Well. This would be the very opening song of the service, the first sounds that would announce the reality of Easter! The chorale had invested weeks preparing and practicing this song that began with a monologue my dad would present about the empty tomb.  The production moment was so essential, and my dad rehearsed the delivery ad nauseum with the sound crew.  His careful and repeated instructions went something like this:

“The room will be dark and quiet, and the chorale will sing a few opening bars with purposely dissonant chords, and then I’ll say this: It’s an age old question.  Where’s Jesus? And guys, hear me on this: it is SO important that the first words of this monologue are the first spoken words of the morning, so NO ONE will speak into the microphone until I begin with these words. The microphone will need to be turned on and ready. Right?   Let’s make sure we’re on the same page so neither of us misses that cue.” So important. Really important.  Get this right, everyone in the sound booth. If ever we need your careful attention and help, it is now.

This was in the earliest days of the Sound Track era in church, so when the music started, there was no turning back. Hence, the careful instructions.

They practiced  for several weeks.  They rehearsed on the Saturday before the big day.  The chorale, the monologue, the sound guys.  Ad nauseum.

(Here’s where you picture the large worship center, the thousands of old people, all of them with their silver hair, sitting in rows before the sun came up.)

Finally, it was time.  My dad was ready, the singers were ready, everyone waited with anticipation.

The chorale sang their somber, opening bars.  Then, exactly as planned, my dad stepped up to the microphone.
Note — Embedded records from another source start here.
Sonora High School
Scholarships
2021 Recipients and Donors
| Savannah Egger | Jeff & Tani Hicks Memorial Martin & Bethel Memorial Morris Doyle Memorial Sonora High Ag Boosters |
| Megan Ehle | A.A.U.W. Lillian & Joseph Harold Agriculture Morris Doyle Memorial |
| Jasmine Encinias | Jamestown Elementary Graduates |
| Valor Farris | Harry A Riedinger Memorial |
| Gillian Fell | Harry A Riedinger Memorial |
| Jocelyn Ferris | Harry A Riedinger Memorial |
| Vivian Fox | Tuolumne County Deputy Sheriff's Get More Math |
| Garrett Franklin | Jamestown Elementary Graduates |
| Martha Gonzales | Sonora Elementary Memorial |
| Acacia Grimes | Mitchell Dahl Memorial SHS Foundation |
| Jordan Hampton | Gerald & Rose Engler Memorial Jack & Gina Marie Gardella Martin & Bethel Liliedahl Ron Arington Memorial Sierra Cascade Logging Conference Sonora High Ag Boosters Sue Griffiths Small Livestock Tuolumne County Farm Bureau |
Surveying the room with his eyes, he said the line

“It’s an age old question.”

But the microphone wasn’t on.  His words went nowhere.  He could hardly be heard by even the front row of grandmas.

Frustrating isn’t a big enough word for his pent-up emotions at that moment.
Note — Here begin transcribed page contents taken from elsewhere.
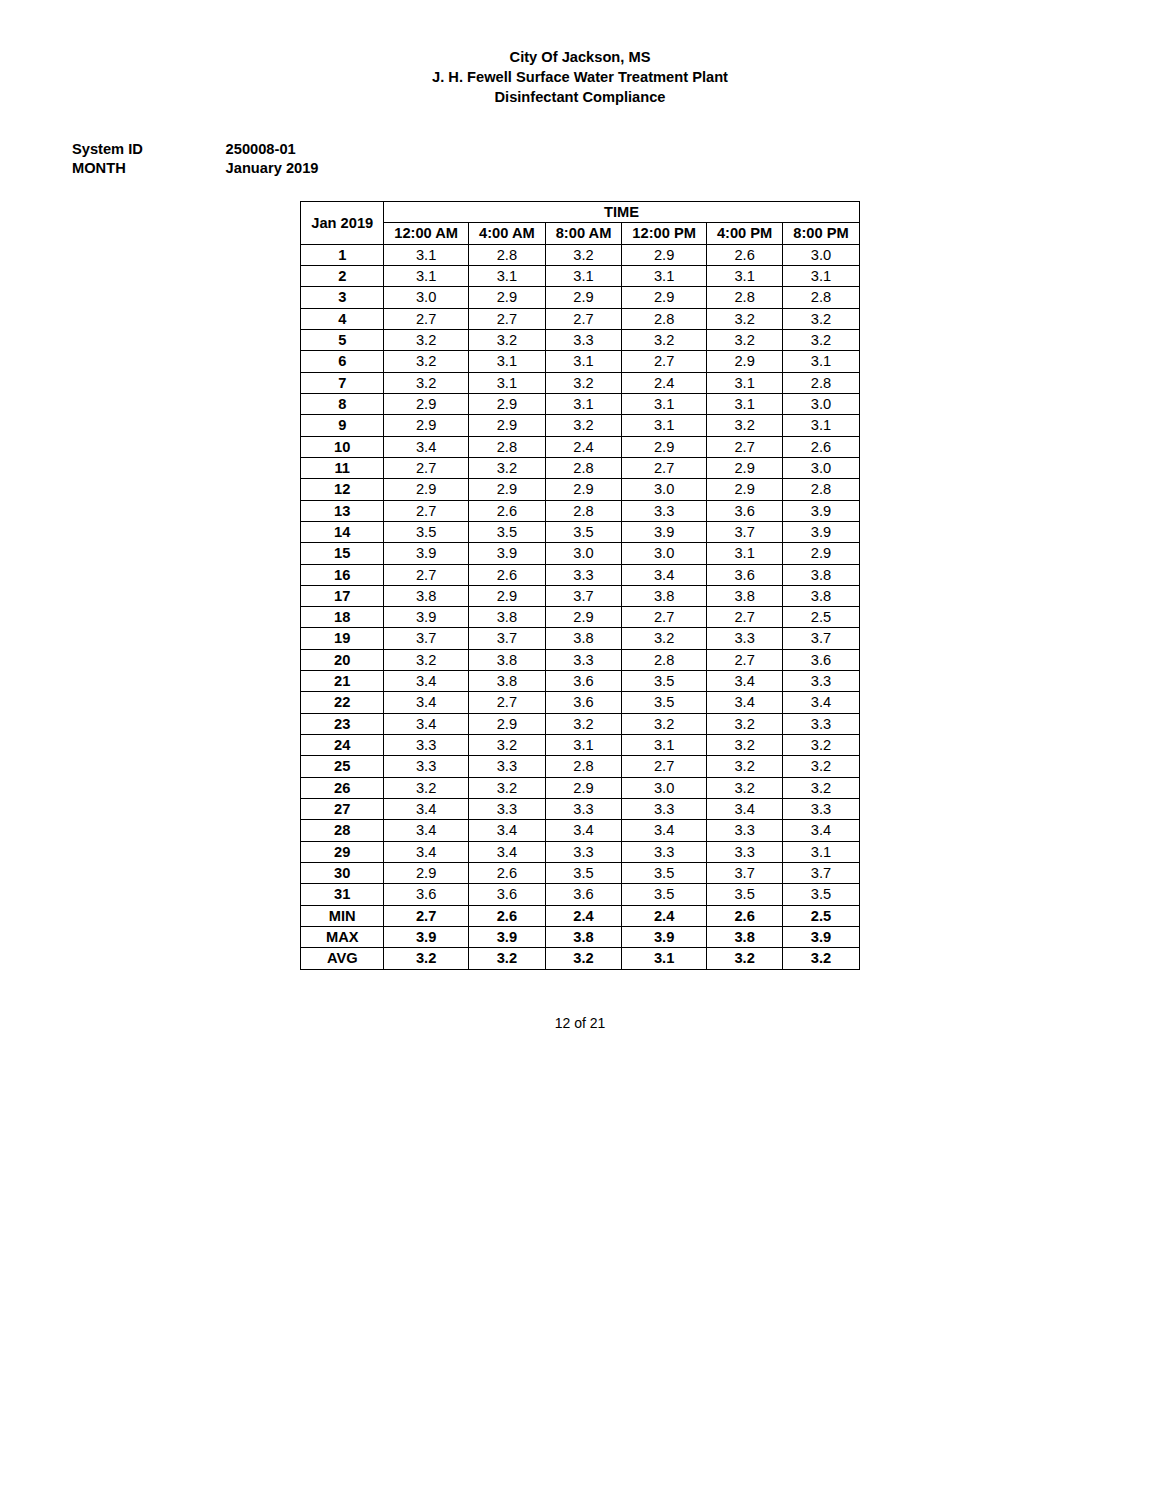City Of Jackson, MS
J. H. Fewell Surface Water Treatment Plant
Disinfectant Compliance
| System ID | 250008-01 |
| MONTH | January 2019 |
| Jan 2019 | TIME |
| --- | --- |
| 12:00 AM | 4:00 AM | 8:00 AM | 12:00 PM | 4:00 PM | 8:00 PM |
| 1 | 3.1 | 2.8 | 3.2 | 2.9 | 2.6 | 3.0 |
| 2 | 3.1 | 3.1 | 3.1 | 3.1 | 3.1 | 3.1 |
| 3 | 3.0 | 2.9 | 2.9 | 2.9 | 2.8 | 2.8 |
| 4 | 2.7 | 2.7 | 2.7 | 2.8 | 3.2 | 3.2 |
| 5 | 3.2 | 3.2 | 3.3 | 3.2 | 3.2 | 3.2 |
| 6 | 3.2 | 3.1 | 3.1 | 2.7 | 2.9 | 3.1 |
| 7 | 3.2 | 3.1 | 3.2 | 2.4 | 3.1 | 2.8 |
| 8 | 2.9 | 2.9 | 3.1 | 3.1 | 3.1 | 3.0 |
| 9 | 2.9 | 2.9 | 3.2 | 3.1 | 3.2 | 3.1 |
| 10 | 3.4 | 2.8 | 2.4 | 2.9 | 2.7 | 2.6 |
| 11 | 2.7 | 3.2 | 2.8 | 2.7 | 2.9 | 3.0 |
| 12 | 2.9 | 2.9 | 2.9 | 3.0 | 2.9 | 2.8 |
| 13 | 2.7 | 2.6 | 2.8 | 3.3 | 3.6 | 3.9 |
| 14 | 3.5 | 3.5 | 3.5 | 3.9 | 3.7 | 3.9 |
| 15 | 3.9 | 3.9 | 3.0 | 3.0 | 3.1 | 2.9 |
| 16 | 2.7 | 2.6 | 3.3 | 3.4 | 3.6 | 3.8 |
| 17 | 3.8 | 2.9 | 3.7 | 3.8 | 3.8 | 3.8 |
| 18 | 3.9 | 3.8 | 2.9 | 2.7 | 2.7 | 2.5 |
| 19 | 3.7 | 3.7 | 3.8 | 3.2 | 3.3 | 3.7 |
| 20 | 3.2 | 3.8 | 3.3 | 2.8 | 2.7 | 3.6 |
| 21 | 3.4 | 3.8 | 3.6 | 3.5 | 3.4 | 3.3 |
| 22 | 3.4 | 2.7 | 3.6 | 3.5 | 3.4 | 3.4 |
| 23 | 3.4 | 2.9 | 3.2 | 3.2 | 3.2 | 3.3 |
| 24 | 3.3 | 3.2 | 3.1 | 3.1 | 3.2 | 3.2 |
| 25 | 3.3 | 3.3 | 2.8 | 2.7 | 3.2 | 3.2 |
| 26 | 3.2 | 3.2 | 2.9 | 3.0 | 3.2 | 3.2 |
| 27 | 3.4 | 3.3 | 3.3 | 3.3 | 3.4 | 3.3 |
| 28 | 3.4 | 3.4 | 3.4 | 3.4 | 3.3 | 3.4 |
| 29 | 3.4 | 3.4 | 3.3 | 3.3 | 3.3 | 3.1 |
| 30 | 2.9 | 2.6 | 3.5 | 3.5 | 3.7 | 3.7 |
| 31 | 3.6 | 3.6 | 3.6 | 3.5 | 3.5 | 3.5 |
| MIN | 2.7 | 2.6 | 2.4 | 2.4 | 2.6 | 2.5 |
| MAX | 3.9 | 3.9 | 3.8 | 3.9 | 3.8 | 3.9 |
| AVG | 3.2 | 3.2 | 3.2 | 3.1 | 3.2 | 3.2 |
12 of 21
But, my dad has a big voice that carries when he needs to use it, and he could compensate for this sound failure.  In the second between his first line and the second, he took a deep breath and SHOUTED into the crowd. 

“Where’s Jesus???”

And it would have worked.  His voice could have filled the room.

Except that in that same second, the sound guys realized they missed their cue.  They turned on his mic, they turned up the sound, and then my dad projected like nobody’s business.

So, as far as the silver hairs were concerned, the first sound of Easter morning was a young whipper snapper shouting into a microphone,

 

“Where’s Jesus?!”

 

An entire room of two thousand senior citizens all physically jumped at once.  Nothing like a group startle.

Happy Easter, early risers.  He is risen, indeed.  And clearly, this guy wants to know exactly where he is. Right now.

Once the audience began to breathe again and the youth began to sing, everyone calmed down. Easter celebrations proceeded without further incident. Nearly forty more Easters have come and gone. Perhaps many have forgotten that sudden shock to their ears on that early, sun-barely-up, sleepy morning.  But my dad and mom, and those singers who watched the spectacle of the surprised crowd, and probably the sound guys who missed their cue, never have.

Every year on Easter, it’s a race in our family to be the first to send a group text: “It’s an age old question.”

And then we each picture my dad screaming his head off into a microphone. 

And we laugh, all over again.  Our own Easter family tradition.

Tricia Lott Williford

Comments are closed

  1. BWAHAHAHAHAHAHA! For many reasons, my new mantra is “WHERE’S JESUS!” I can see/hear it as if I were there!

  2. I was reading this as my husband slept next to me & I seriously woke him up because I couldn’t stop LOL ?…

  3. You and your family are always full of joy and laughter, and that my dear, is a true blessing indeed! Loved your words as always!

  4. I am sitting in a room by myself, reading this and belly laughing with tears streaming down my face! Priceless!

  5. As a teenager who’s been in said humongous auditorium, and has watched your sweet dad lead impressionable teens …. this makes me chortle with laughter!!! All those ABT blue hairs probably about wet their pants
    ?????

  6. Stay tuned. We are experiencing technical difficulties.

  7. Oh my gosh, sooo funny! I’m howling with laughter!